The ministry gave four possible explanations for the spill in its statement. The oil could have leaked from an offshore rig or a tanker passing in the Gulf of Suez, 10 kilometres from Hurghada, it said, or a leak may have been caused by an attempted sabotage of rig equipment. The crude could have also erupted from rocks on one of the islands off the coast due to high temperatures, it said.

Maybe it is matter of trust, maybe it is the fact that the Ministries of Oil and Environment do not really react to the size of the environmental and economic disaster this spill regardless of how small it is has caused. We are speaking about a very sensitive eco-system, we are speaking about hundreds of reservations are cancelled whether locally and internationally.

We do not have to wait till having a real catastrophe like Gulf of Mexico, this spill regardless from ship or from platform is like a wakeup call, we should have some proactive system for any similar incident.

“Everything will return to normal in a very short period,” the statement of the Petroleum Ministry said last month, without giving further details on the impact of the spill or its origin.
Egypt has been developing its eastern coastline to encourage tourism, which earned the country $15.4 billion last year and is its biggest source of foreign exchange revenue, according to the Tourism Ministry. More than 180 rigs also operate in the Red Sea and the Gulf of Suez, according to the oil ministry, although production from the area has declined in the past decade.

“There should be training from the oil and gas companies to the engineers and labours working in the offshore platforms so as to repair leaks without problems that would have a bad impact on the environment,” Eng. Hamdy Abul Naga, a petroleum advisor, told Egypt Oil and Gas.
Abul Naga emphasized that it is difficult to determine the source of the oil spill but by a high-level quality analyzing.

He also required that there should be “A specific criteria for how to deal with oil spill at the beginning, which called act rapidly in order to avoid this problem in the future.”
Such crisis has to be dealt with as a wakeup call in order to be aware of how to prevent or even to deal with it in the future.

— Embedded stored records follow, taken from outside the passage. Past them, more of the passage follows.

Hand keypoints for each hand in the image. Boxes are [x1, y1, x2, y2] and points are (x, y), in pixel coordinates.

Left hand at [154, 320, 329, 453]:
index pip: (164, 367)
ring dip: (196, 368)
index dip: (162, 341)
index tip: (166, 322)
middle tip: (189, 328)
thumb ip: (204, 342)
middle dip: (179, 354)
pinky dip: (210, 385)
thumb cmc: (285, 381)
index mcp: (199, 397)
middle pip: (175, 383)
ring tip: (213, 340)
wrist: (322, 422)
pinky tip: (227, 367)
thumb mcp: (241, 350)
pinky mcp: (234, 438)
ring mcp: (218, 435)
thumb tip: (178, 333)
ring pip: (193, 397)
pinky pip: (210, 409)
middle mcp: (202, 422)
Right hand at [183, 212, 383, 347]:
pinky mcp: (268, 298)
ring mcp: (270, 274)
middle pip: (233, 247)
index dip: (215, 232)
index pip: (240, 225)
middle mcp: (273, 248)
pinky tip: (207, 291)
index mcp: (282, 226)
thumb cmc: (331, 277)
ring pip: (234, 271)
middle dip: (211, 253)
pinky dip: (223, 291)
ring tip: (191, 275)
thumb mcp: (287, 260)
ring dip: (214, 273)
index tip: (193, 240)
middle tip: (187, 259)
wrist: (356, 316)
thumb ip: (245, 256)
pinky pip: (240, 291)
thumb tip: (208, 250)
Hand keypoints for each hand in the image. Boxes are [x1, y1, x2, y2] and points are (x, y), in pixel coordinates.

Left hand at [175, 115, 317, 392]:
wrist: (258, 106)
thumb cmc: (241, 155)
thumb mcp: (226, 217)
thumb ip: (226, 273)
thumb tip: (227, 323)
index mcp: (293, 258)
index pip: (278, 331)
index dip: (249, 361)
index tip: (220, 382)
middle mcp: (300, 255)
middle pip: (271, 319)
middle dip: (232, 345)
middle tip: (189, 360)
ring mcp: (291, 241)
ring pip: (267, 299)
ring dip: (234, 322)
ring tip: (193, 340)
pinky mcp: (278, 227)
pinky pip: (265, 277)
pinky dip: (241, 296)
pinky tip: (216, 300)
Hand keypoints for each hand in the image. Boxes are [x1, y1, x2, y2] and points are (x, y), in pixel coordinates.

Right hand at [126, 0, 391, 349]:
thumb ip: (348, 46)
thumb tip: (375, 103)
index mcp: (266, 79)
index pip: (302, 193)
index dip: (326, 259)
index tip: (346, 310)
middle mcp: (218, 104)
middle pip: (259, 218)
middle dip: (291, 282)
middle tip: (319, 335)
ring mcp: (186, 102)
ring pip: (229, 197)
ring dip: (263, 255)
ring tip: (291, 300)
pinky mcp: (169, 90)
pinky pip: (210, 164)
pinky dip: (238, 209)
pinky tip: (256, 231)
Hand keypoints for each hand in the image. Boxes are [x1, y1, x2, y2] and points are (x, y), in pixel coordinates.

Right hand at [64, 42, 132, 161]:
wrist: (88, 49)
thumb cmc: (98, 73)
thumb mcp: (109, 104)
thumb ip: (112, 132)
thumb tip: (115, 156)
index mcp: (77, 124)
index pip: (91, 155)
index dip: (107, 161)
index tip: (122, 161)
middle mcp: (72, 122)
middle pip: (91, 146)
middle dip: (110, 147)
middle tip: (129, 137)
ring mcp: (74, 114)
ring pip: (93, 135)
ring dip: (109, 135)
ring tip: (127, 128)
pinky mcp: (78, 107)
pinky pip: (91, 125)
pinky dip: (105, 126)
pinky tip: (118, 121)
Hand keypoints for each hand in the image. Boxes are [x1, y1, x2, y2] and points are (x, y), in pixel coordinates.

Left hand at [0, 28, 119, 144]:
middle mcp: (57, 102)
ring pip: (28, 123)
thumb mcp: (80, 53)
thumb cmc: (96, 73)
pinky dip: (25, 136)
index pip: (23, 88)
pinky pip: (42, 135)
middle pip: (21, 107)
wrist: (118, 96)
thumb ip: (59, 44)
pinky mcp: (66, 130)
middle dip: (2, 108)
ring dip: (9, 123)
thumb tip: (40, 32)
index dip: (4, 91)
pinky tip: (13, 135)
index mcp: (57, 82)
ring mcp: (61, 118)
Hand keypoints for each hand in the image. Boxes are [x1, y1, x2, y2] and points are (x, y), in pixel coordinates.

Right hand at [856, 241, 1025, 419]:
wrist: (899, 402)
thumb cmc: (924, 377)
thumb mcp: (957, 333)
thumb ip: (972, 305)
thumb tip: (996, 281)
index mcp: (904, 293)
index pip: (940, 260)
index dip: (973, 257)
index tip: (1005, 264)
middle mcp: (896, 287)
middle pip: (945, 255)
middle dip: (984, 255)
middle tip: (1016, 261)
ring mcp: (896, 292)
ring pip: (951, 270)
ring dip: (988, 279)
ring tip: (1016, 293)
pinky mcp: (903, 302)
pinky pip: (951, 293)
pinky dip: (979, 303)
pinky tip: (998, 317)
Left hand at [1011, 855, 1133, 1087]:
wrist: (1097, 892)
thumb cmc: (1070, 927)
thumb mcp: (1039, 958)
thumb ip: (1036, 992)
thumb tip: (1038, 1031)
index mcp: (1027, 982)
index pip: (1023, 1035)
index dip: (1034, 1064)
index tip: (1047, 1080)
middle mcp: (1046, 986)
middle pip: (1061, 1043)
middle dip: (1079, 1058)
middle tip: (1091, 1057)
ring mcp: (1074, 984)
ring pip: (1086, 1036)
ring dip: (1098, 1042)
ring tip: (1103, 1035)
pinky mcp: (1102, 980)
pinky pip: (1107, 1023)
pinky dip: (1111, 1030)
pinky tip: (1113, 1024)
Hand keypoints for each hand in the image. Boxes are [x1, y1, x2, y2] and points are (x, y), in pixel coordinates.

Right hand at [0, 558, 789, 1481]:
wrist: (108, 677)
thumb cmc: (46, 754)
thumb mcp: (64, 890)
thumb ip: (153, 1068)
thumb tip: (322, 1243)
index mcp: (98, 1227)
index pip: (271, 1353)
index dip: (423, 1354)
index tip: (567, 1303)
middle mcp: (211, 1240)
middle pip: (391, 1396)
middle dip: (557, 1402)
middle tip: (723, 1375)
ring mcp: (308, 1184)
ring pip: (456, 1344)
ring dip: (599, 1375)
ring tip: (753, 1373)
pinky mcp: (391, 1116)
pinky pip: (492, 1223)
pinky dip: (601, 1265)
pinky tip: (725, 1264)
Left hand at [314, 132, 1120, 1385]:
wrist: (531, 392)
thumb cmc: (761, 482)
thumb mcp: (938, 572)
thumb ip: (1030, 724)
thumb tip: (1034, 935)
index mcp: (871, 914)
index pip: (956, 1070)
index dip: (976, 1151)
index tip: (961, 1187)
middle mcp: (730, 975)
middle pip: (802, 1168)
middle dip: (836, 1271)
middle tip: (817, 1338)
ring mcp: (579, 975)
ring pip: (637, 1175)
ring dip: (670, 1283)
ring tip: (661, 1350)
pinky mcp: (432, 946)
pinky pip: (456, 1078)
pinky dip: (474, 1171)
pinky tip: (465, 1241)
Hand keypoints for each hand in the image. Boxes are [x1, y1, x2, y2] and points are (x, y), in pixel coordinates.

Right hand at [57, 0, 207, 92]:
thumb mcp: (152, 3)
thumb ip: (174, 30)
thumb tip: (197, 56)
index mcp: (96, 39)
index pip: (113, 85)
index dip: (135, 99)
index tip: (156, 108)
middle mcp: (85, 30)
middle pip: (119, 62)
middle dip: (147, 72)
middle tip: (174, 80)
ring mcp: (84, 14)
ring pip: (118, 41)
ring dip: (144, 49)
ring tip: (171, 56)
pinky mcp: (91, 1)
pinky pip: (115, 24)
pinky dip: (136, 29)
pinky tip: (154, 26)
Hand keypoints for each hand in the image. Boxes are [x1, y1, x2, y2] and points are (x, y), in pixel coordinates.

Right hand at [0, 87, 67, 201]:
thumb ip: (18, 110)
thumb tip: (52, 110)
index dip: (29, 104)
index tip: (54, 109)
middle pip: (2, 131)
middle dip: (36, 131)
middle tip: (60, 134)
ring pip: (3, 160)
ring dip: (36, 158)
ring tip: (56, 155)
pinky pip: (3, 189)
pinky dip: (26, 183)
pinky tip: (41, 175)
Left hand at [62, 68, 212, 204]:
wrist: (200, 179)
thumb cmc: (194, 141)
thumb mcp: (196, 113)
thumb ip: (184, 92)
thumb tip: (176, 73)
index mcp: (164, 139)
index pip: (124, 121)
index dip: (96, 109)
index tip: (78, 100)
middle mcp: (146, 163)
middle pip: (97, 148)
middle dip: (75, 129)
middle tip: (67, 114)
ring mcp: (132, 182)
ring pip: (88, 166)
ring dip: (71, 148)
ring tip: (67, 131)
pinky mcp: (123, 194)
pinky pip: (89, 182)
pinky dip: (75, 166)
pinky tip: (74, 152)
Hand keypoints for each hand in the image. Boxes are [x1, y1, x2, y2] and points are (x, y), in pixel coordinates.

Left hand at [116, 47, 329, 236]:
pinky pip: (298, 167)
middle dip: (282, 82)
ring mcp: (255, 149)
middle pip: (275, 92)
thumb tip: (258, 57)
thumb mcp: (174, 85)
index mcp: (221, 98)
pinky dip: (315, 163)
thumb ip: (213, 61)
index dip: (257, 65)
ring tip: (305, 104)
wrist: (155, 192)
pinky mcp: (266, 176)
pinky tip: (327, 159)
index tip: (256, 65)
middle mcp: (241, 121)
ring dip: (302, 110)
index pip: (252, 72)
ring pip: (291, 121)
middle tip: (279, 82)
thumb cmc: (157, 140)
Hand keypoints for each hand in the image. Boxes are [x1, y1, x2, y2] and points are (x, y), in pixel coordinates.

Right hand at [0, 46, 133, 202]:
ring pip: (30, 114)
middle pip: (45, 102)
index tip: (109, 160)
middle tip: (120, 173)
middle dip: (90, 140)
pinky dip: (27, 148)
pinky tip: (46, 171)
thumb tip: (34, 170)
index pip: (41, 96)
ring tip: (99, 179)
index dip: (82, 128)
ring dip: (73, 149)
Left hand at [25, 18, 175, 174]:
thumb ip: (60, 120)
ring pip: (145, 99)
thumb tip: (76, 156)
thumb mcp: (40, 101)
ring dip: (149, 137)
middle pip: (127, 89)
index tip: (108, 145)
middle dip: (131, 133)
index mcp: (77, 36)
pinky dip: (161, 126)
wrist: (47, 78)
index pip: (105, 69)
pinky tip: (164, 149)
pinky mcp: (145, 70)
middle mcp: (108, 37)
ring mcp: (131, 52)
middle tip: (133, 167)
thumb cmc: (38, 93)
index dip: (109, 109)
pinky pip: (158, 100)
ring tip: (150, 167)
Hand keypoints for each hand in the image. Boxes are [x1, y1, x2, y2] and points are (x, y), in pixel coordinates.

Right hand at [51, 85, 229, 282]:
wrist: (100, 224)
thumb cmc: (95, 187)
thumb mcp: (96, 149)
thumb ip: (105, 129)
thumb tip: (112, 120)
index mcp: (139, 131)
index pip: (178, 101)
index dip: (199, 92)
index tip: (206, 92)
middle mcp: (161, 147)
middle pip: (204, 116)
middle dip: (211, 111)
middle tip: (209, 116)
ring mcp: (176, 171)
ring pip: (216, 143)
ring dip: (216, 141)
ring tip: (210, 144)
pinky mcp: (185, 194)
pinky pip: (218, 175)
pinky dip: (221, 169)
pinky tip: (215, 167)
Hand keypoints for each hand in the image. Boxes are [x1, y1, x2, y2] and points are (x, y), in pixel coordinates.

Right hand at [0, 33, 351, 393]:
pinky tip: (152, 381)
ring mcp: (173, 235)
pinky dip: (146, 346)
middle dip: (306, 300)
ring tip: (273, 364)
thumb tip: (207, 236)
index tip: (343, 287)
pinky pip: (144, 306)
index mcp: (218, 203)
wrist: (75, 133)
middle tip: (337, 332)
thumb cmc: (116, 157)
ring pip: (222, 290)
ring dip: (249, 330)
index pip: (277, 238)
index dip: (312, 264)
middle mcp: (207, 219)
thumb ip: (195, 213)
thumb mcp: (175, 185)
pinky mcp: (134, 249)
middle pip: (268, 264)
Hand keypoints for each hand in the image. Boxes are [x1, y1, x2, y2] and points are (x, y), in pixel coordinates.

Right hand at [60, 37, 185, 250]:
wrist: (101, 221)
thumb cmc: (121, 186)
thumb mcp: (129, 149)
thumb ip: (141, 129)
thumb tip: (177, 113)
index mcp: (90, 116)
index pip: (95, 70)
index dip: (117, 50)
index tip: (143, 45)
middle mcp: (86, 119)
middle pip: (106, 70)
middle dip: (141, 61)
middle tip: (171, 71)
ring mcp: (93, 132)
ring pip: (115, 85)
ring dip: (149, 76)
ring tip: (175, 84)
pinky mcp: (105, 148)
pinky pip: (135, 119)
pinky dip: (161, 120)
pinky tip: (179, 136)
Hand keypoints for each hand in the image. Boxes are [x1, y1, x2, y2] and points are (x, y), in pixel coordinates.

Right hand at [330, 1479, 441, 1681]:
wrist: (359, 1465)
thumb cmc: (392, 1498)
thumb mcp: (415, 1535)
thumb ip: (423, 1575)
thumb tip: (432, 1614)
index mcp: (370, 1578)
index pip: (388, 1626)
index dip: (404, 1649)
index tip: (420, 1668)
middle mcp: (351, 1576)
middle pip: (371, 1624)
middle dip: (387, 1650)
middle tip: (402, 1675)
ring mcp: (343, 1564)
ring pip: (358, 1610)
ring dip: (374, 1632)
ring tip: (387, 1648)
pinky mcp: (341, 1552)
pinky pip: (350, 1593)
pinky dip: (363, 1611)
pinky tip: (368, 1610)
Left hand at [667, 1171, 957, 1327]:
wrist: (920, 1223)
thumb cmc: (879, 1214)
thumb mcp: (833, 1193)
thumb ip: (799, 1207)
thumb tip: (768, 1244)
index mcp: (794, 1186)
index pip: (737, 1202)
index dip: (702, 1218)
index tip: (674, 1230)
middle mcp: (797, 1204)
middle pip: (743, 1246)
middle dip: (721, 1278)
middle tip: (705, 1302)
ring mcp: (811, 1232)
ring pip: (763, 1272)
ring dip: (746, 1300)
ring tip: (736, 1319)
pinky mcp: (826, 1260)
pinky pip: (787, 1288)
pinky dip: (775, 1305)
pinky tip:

Nevertheless, it’s not the first of its time in Egypt as in 2008 an oil slick was discovered floating on the River Nile on 14 July near the districts of Manial and Helwan, resulting in highly polluting the water and causing three water refineries to suspend operations. At least, the spill, which covered an area of two kilometres, had an owner as it was spotted at different locations due to a leak in the main pipeline of the Helwan Cement Company (HCC).